TASK STATEMENT –
Can you rewrite the stretch of rows from the one containing "Is it true that" through the one containing "Count the number", swapping "maximum" for "highest" and keeping everything else the same? Give back only those rows, without the pictures.

DATA SECTION –
★ ★ ★ ★
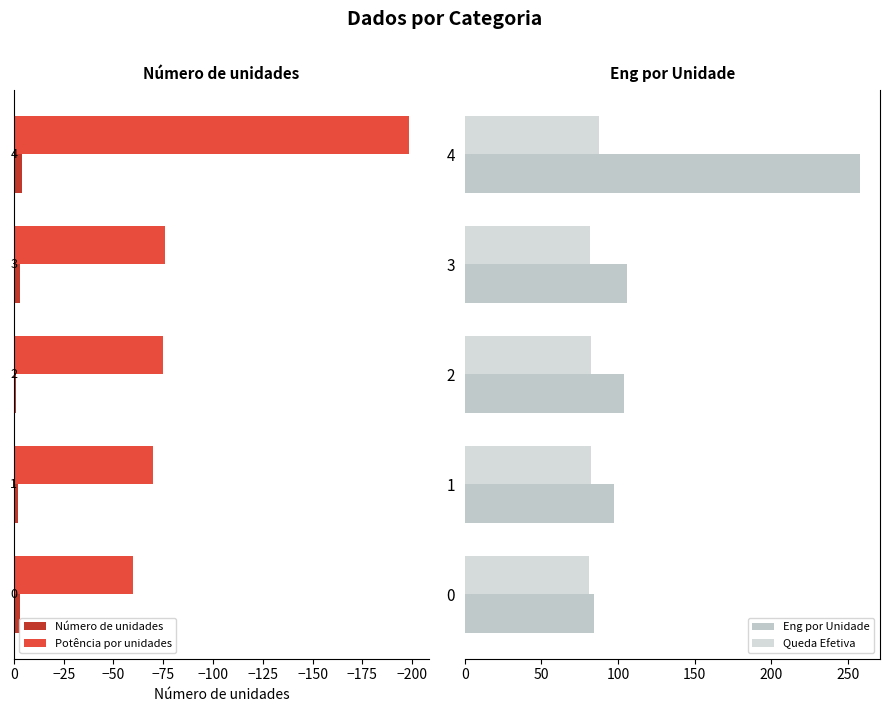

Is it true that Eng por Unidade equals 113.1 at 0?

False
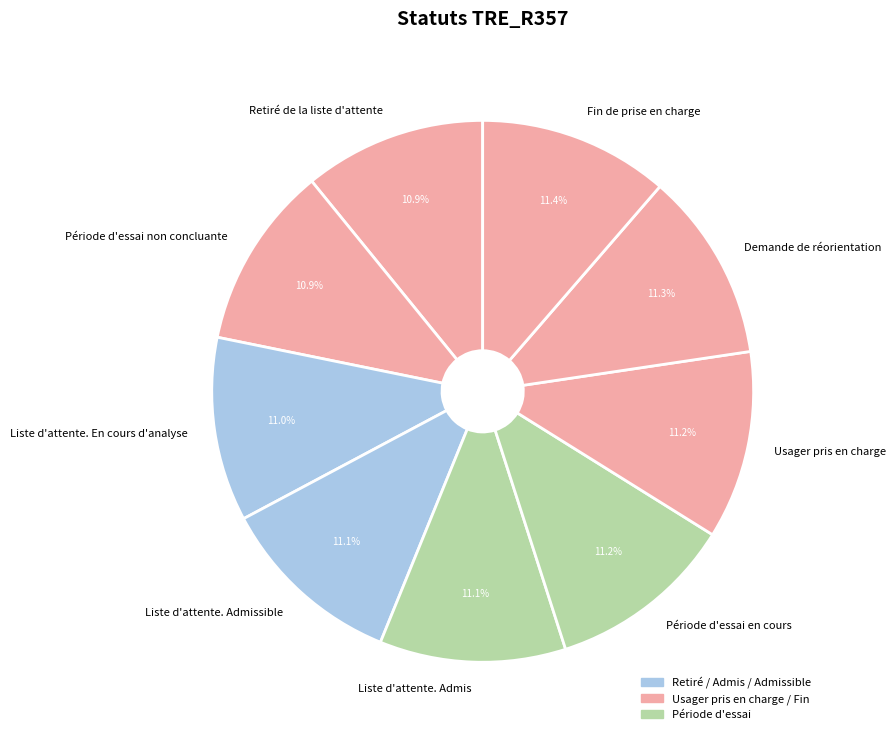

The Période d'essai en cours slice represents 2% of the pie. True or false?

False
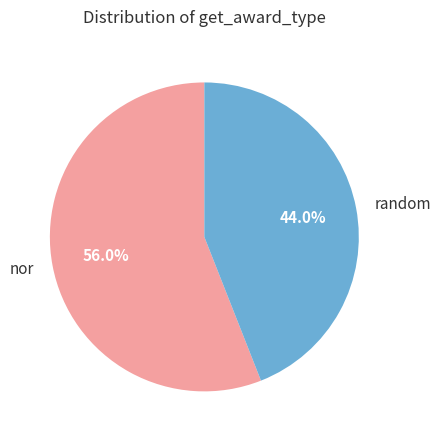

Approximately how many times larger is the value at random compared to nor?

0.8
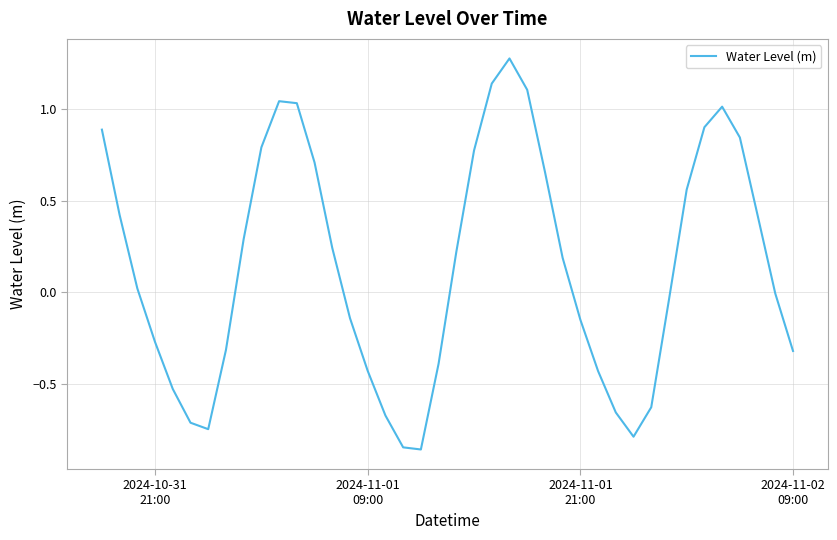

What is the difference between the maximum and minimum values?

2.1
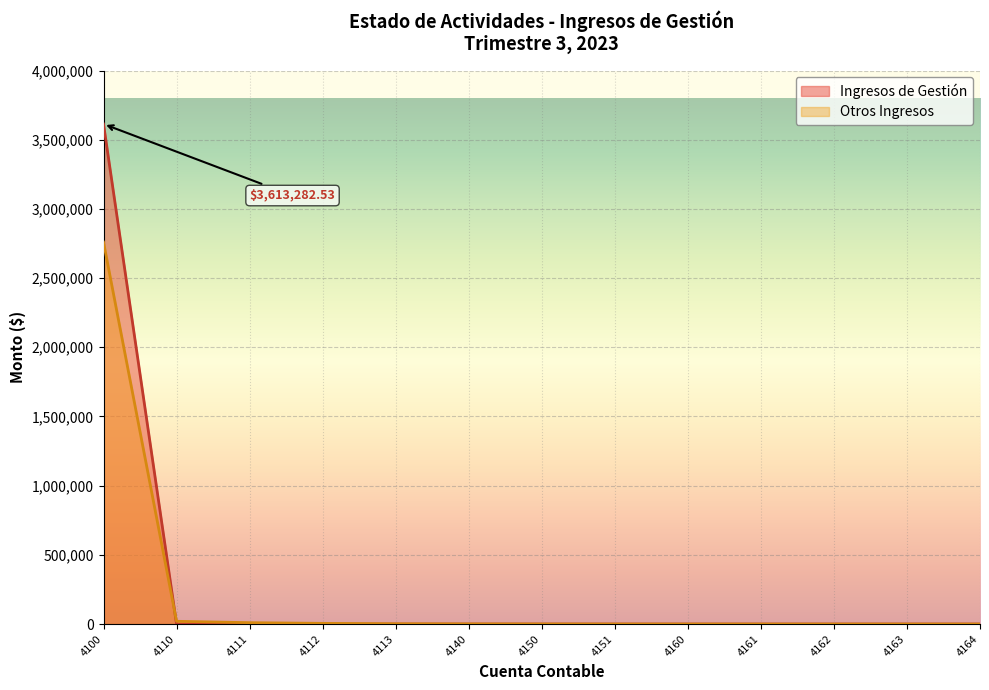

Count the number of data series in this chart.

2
★ ★ ★ ★
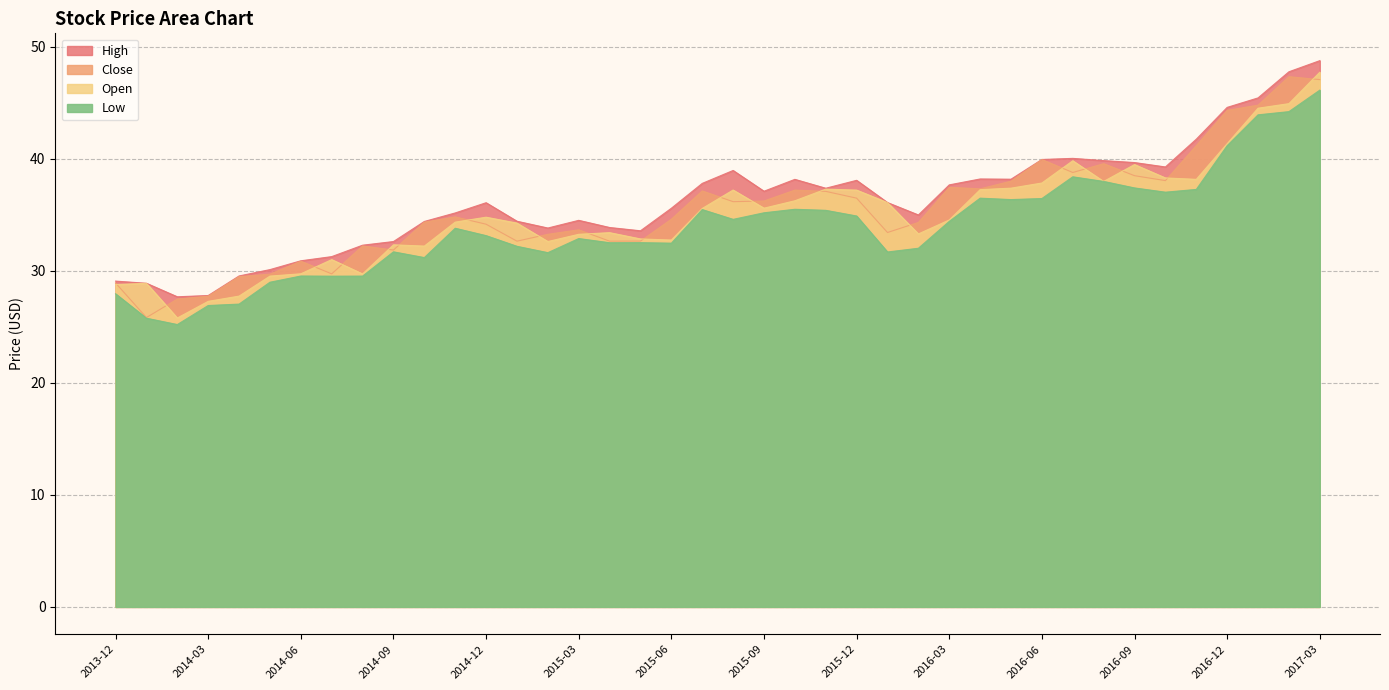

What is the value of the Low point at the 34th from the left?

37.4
★ ★ ★ ★
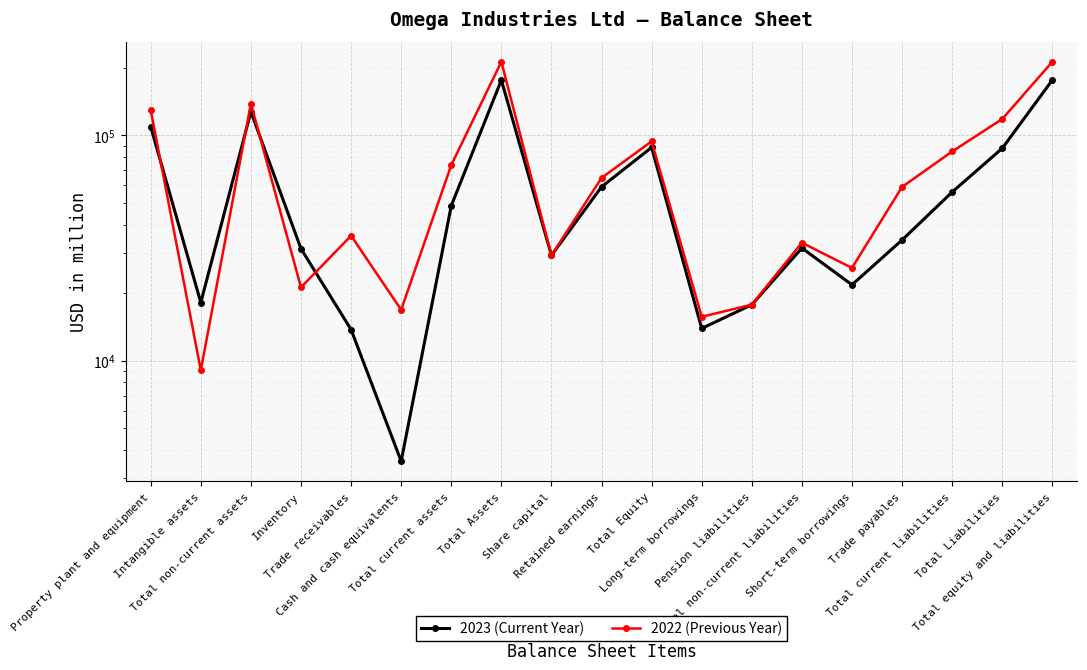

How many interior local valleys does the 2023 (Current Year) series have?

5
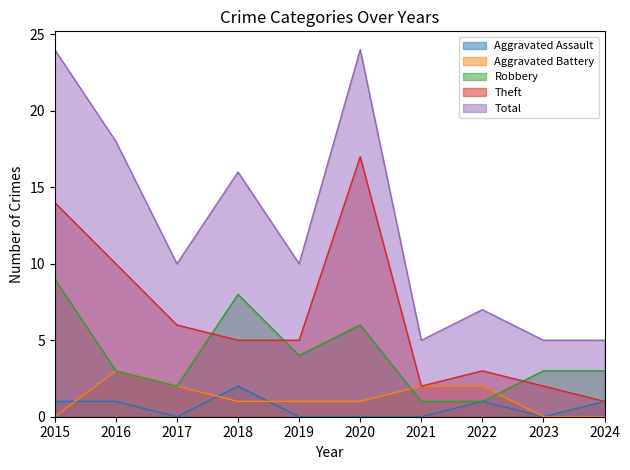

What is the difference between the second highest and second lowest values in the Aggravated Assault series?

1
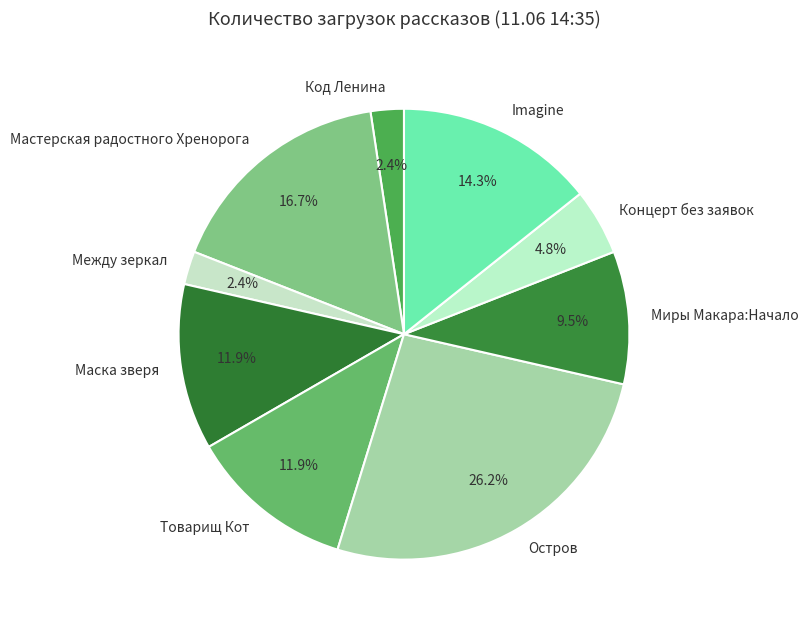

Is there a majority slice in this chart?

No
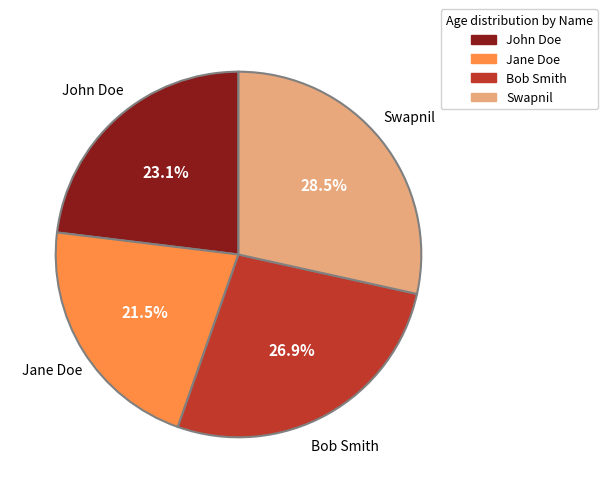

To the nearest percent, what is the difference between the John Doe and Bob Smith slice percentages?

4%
★ ★ ★ ★
THE COMPLETED TASK –
Is it true that Eng por Unidade equals 113.1 at 0?

False

The Période d'essai en cours slice represents 2% of the pie. True or false?

False

Approximately how many times larger is the value at random compared to nor?

0.8

What is the difference between the highest and minimum values?

2.1

Count the number of data series in this chart.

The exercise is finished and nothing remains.